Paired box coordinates

-- Opening Marker --

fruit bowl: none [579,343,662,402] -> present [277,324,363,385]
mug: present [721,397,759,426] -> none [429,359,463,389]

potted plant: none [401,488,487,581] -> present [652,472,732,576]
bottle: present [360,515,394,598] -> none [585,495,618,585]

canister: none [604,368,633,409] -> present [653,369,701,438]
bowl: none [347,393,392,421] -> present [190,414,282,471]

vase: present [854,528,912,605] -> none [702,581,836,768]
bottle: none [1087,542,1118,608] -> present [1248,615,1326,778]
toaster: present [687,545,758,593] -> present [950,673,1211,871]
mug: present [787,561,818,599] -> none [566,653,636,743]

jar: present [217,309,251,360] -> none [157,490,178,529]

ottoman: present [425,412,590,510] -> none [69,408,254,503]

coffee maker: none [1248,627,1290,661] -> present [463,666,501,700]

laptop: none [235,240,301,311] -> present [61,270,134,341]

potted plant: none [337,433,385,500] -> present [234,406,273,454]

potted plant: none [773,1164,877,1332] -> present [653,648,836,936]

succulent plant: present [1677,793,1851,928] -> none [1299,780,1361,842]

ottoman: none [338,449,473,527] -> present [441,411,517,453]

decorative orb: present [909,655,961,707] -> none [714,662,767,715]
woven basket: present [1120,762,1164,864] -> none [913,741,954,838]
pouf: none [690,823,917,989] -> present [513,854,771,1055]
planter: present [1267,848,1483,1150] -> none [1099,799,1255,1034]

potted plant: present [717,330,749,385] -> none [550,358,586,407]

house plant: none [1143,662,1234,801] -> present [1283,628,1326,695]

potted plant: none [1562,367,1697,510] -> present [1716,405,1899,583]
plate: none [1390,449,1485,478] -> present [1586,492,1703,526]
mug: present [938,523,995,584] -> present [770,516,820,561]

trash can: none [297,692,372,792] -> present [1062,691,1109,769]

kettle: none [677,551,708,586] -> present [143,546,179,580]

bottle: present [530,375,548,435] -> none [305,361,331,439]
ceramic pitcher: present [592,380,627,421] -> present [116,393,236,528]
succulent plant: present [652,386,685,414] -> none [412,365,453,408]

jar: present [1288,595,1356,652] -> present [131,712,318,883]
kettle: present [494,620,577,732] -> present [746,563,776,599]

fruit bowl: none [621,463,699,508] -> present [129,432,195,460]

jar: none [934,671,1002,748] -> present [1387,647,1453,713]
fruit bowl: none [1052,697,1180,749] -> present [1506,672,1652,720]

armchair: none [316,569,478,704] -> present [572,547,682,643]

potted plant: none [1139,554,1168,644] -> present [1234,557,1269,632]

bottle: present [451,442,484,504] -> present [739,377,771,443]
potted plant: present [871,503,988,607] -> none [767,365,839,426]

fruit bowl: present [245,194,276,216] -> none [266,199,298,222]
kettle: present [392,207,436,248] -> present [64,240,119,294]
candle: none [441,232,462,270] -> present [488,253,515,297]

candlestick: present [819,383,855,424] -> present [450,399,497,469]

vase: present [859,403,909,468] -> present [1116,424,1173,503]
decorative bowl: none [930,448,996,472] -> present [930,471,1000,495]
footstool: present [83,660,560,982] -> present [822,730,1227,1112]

-- Closing Marker --

Task statement: In the reply, include exactly the lines from the beginning of the entries above through the line holding "kettle: none [677,551,708,586]", and nothing besides.

Finished task:
fruit bowl: none [579,343,662,402] -> present [277,324,363,385]
mug: present [721,397,759,426] -> none [429,359,463,389]

potted plant: none [401,488,487,581] -> present [652,472,732,576]
bottle: present [360,515,394,598] -> none [585,495,618,585]

canister: none [604,368,633,409] -> present [653,369,701,438]
bowl: none [347,393,392,421] -> present [190,414,282,471]

vase: present [854,528,912,605] -> none [702,581,836,768]
bottle: none [1087,542,1118,608] -> present [1248,615,1326,778]
toaster: present [687,545,758,593] -> present [950,673,1211,871]
mug: present [787,561,818,599] -> none [566,653,636,743]

jar: present [217,309,251,360] -> none [157,490,178,529]

ottoman: present [425,412,590,510] -> none [69,408,254,503]

coffee maker: none [1248,627,1290,661] -> present [463,666,501,700]

laptop: none [235,240,301,311] -> present [61,270,134,341]

potted plant: none [337,433,385,500] -> present [234,406,273,454]

potted plant: none [773,1164,877,1332] -> present [653,648,836,936]

succulent plant: present [1677,793,1851,928] -> none [1299,780,1361,842]

ottoman: none [338,449,473,527] -> present [441,411,517,453]

decorative orb: present [909,655,961,707] -> none [714,662,767,715]
woven basket: present [1120,762,1164,864] -> none [913,741,954,838]
pouf: none [690,823,917,989] -> present [513,854,771,1055]
planter: present [1267,848,1483,1150] -> none [1099,799,1255,1034]

potted plant: present [717,330,749,385] -> none [550,358,586,407]

house plant: none [1143,662,1234,801] -> present [1283,628,1326,695]

potted plant: none [1562,367,1697,510] -> present [1716,405,1899,583]
plate: none [1390,449,1485,478] -> present [1586,492,1703,526]
mug: present [938,523,995,584] -> present [770,516,820,561]

trash can: none [297,692,372,792] -> present [1062,691,1109,769]

kettle: none [677,551,708,586] -> present [143,546,179,580]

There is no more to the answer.